Among the entries that follow, find the lines containing the string "anchor" and copy them.

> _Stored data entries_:

= = = =

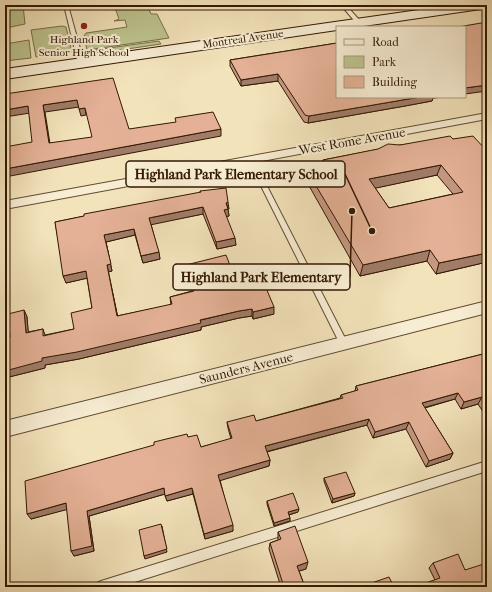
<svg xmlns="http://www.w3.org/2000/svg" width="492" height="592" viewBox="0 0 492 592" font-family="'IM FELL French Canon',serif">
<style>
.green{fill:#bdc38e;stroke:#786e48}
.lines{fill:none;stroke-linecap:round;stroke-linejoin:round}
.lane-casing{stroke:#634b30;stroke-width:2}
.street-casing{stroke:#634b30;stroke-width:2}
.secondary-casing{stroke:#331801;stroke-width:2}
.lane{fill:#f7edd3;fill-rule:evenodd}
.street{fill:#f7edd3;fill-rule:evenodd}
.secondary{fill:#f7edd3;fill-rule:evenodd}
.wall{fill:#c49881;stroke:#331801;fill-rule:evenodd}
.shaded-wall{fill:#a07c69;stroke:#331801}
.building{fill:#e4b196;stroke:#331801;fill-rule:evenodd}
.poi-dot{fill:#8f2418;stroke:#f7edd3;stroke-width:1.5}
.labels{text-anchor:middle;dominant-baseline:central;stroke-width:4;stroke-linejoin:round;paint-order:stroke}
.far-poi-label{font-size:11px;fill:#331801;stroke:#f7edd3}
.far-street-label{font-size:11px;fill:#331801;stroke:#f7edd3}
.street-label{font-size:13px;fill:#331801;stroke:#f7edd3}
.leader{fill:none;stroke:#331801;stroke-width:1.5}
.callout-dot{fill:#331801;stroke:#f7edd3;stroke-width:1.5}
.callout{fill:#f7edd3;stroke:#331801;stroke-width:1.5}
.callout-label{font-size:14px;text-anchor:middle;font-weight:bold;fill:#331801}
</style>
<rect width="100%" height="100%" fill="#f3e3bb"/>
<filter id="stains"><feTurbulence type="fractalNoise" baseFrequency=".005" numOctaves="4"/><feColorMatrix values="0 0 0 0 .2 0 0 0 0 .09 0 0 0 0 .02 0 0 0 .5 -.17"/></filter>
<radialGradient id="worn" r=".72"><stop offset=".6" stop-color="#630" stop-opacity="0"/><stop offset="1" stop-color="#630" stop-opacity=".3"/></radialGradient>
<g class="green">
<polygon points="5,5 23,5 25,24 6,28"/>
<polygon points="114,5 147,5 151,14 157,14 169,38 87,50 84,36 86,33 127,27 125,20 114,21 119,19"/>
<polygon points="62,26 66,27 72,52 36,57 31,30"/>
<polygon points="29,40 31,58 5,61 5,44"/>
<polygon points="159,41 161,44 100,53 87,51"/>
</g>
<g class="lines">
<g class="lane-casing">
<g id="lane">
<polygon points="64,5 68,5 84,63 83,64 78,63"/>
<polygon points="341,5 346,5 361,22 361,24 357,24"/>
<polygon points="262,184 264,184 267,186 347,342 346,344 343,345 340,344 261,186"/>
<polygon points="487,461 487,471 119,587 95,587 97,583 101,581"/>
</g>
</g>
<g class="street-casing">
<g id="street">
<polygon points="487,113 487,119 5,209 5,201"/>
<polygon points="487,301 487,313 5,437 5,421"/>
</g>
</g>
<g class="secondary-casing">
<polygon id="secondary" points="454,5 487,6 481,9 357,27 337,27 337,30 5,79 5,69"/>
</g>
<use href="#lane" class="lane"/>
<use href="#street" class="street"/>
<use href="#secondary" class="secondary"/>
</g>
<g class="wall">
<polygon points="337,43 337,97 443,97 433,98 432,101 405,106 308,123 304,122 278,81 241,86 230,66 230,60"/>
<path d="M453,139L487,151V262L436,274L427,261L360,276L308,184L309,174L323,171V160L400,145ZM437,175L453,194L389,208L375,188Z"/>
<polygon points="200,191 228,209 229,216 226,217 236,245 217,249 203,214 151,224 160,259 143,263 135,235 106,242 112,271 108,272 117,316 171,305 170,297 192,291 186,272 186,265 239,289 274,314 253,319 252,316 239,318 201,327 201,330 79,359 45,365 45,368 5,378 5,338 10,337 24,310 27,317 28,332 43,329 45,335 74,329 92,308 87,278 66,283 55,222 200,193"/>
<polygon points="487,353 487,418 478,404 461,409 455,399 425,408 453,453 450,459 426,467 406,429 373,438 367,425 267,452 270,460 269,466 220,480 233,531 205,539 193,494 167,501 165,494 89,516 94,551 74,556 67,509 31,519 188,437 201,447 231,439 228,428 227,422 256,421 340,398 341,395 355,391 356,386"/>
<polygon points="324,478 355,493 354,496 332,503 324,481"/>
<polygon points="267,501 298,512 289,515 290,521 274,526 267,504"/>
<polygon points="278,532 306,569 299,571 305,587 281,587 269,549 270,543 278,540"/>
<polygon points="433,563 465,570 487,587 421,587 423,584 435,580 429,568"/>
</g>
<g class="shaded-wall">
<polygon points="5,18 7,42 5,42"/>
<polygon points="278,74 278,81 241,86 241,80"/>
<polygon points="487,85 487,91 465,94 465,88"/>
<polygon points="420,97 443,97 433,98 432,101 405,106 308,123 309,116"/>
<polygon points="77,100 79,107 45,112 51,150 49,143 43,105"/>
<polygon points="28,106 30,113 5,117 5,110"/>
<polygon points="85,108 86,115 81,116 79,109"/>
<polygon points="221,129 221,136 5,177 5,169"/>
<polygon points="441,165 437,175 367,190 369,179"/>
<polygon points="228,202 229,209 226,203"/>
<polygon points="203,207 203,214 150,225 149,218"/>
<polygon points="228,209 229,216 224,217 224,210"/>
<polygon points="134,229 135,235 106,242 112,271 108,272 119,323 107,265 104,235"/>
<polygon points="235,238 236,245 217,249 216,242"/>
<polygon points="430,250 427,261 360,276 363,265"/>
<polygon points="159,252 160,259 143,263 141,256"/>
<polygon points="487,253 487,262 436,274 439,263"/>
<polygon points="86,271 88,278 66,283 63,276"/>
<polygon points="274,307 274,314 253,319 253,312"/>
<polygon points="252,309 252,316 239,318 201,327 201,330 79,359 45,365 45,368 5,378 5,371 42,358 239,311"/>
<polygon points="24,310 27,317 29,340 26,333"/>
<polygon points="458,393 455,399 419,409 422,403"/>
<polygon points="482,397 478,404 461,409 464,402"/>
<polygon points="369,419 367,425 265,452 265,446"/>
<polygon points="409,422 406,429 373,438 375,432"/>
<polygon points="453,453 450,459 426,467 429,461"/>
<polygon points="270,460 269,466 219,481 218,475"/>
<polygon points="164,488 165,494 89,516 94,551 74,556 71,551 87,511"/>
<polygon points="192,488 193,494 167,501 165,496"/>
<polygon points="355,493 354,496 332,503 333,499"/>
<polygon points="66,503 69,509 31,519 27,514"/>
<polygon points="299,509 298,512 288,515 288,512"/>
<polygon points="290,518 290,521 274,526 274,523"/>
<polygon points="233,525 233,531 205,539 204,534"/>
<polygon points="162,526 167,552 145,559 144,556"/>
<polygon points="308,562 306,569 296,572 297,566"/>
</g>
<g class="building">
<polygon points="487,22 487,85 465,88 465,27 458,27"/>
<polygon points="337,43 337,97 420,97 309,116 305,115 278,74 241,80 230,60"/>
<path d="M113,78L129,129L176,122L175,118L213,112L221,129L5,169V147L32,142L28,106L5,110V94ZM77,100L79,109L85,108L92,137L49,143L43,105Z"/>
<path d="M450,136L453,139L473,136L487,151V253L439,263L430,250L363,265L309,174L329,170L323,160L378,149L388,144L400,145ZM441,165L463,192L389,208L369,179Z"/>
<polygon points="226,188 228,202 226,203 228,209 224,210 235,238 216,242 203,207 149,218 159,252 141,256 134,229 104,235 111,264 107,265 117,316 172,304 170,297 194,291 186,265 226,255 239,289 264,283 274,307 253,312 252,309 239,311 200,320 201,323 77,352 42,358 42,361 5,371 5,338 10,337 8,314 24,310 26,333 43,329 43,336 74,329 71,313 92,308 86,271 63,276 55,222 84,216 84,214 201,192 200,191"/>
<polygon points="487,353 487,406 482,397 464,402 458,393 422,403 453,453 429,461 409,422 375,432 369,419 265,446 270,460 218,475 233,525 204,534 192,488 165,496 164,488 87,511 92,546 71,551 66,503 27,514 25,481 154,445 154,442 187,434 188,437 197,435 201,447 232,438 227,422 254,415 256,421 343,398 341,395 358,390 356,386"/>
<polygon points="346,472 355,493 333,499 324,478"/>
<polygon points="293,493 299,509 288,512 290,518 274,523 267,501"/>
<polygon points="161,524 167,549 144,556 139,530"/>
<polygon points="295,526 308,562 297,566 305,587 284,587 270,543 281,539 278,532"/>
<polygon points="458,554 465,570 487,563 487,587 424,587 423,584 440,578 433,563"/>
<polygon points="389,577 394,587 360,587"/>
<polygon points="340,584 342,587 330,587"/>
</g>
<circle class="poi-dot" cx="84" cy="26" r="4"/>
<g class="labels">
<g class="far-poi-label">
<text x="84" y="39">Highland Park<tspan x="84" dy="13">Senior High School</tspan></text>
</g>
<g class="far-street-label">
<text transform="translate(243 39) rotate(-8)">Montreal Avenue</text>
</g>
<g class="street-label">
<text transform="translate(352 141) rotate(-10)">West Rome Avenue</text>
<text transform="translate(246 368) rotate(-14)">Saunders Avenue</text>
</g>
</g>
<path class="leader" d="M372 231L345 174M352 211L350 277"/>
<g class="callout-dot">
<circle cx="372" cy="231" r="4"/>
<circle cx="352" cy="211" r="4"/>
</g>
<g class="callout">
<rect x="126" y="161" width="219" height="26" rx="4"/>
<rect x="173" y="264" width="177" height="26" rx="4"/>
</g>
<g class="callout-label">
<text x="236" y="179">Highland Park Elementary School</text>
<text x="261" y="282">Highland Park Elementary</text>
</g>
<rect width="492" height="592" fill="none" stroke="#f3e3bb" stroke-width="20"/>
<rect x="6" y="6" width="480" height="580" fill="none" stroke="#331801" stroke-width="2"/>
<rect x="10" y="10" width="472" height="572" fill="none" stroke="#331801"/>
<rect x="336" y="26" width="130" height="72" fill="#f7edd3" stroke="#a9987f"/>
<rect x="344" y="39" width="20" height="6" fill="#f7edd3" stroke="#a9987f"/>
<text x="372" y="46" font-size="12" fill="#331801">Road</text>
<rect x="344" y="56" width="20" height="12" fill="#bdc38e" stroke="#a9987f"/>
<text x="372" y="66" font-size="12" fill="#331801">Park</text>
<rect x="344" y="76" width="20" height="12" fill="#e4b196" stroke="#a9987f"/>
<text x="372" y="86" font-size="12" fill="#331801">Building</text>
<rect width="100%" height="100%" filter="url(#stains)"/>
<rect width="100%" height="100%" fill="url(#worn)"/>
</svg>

= = = =

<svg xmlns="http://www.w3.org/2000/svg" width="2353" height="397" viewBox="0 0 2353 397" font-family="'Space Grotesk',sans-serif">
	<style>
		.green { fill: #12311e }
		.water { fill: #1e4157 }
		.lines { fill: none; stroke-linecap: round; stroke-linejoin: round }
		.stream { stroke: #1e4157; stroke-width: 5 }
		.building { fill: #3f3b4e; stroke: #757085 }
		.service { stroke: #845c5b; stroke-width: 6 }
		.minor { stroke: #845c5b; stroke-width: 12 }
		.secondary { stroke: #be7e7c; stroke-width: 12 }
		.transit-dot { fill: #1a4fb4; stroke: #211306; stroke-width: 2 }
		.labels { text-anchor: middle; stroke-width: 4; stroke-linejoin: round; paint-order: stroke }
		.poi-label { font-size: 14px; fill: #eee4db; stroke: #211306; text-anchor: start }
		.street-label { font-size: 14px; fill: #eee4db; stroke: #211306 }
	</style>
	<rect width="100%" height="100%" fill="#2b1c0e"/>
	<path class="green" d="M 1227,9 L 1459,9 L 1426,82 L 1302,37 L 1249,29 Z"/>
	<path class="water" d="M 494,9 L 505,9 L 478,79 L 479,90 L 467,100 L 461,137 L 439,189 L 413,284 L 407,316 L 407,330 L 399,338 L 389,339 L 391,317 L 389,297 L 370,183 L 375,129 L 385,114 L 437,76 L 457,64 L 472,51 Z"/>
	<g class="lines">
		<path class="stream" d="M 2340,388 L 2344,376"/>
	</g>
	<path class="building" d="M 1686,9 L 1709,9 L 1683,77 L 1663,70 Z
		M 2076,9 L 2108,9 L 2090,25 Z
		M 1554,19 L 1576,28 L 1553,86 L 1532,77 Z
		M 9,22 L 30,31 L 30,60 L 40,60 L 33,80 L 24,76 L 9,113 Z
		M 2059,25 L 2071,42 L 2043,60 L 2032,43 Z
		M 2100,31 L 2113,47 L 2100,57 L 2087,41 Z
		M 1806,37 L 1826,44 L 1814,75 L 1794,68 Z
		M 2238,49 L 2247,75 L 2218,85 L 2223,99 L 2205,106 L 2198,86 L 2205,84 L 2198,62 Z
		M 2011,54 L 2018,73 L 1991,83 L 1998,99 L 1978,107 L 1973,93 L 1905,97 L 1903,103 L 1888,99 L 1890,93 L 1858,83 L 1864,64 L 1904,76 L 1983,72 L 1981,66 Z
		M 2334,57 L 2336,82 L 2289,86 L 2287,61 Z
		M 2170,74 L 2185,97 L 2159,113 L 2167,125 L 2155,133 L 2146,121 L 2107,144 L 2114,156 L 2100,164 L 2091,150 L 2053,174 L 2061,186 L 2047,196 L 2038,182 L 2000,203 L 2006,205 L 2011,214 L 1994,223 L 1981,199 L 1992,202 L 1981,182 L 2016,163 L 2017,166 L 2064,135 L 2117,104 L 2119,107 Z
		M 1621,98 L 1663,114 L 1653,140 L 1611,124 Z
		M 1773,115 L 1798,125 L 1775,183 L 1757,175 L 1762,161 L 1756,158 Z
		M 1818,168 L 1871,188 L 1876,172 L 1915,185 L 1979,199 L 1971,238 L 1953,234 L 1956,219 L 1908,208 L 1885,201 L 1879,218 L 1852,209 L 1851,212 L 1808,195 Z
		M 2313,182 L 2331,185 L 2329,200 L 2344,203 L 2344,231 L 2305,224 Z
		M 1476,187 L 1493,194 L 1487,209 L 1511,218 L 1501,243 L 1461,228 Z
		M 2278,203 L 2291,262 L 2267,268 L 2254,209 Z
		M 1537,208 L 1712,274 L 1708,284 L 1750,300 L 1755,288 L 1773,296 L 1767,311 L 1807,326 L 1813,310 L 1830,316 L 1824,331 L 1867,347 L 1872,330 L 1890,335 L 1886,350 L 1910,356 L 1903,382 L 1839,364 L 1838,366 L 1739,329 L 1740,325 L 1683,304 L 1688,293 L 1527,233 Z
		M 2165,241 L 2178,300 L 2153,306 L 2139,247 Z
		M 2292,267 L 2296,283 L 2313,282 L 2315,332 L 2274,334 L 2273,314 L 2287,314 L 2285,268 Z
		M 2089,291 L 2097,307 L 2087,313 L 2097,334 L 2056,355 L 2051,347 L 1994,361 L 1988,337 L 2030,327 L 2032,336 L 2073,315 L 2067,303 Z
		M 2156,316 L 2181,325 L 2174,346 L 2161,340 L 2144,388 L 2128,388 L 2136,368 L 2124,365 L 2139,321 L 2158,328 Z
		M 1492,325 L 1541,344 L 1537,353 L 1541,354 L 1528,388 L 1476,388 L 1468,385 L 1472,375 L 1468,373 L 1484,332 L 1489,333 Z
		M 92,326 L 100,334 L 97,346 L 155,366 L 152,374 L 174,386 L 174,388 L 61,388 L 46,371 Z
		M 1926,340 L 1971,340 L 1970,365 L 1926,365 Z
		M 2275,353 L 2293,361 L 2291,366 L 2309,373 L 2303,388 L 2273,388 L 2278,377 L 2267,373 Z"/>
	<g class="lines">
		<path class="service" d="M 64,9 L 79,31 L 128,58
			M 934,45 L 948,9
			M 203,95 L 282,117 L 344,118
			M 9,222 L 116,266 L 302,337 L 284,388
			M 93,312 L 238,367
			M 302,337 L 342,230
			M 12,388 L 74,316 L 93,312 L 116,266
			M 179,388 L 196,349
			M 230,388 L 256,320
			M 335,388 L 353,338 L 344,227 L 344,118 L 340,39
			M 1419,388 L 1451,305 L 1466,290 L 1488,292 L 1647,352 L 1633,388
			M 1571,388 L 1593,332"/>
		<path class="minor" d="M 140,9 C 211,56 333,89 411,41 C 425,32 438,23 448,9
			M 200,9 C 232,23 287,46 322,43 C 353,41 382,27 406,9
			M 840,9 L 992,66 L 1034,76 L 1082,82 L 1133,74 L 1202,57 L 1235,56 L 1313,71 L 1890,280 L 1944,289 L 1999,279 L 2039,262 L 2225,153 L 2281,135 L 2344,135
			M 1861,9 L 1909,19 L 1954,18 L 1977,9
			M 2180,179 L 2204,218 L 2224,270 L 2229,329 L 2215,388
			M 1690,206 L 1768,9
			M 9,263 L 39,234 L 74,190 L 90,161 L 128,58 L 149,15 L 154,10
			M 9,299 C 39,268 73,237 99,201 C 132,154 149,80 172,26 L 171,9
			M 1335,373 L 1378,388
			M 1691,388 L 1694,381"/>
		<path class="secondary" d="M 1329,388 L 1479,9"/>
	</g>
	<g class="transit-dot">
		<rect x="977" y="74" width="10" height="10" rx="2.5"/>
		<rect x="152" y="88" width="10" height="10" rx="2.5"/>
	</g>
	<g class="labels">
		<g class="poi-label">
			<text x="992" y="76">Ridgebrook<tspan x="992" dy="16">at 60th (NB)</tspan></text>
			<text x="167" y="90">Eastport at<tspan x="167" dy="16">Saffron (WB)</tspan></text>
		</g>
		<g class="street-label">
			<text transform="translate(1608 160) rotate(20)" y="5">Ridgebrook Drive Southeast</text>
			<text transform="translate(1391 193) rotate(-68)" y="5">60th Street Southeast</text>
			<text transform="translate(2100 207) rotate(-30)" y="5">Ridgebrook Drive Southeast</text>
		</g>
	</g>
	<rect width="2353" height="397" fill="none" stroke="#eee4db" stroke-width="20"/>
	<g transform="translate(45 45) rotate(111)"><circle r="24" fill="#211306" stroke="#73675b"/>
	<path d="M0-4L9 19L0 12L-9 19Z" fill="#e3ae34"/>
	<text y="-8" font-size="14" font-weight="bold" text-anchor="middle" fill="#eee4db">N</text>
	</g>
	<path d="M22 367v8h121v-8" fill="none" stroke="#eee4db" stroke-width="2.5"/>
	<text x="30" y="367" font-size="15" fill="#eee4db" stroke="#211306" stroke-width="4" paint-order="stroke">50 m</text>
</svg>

= = = =

> _ANSWER SECTION_:
.labels{text-anchor:middle;dominant-baseline:central;stroke-width:4;stroke-linejoin:round;paint-order:stroke}
.callout-label{font-size:14px;text-anchor:middle;font-weight:bold;fill:#331801}
		.labels { text-anchor: middle; stroke-width: 4; stroke-linejoin: round; paint-order: stroke }
		.poi-label { font-size: 14px; fill: #eee4db; stroke: #211306; text-anchor: start }
	<text y="-8" font-size="14" font-weight="bold" text-anchor="middle" fill="#eee4db">N</text>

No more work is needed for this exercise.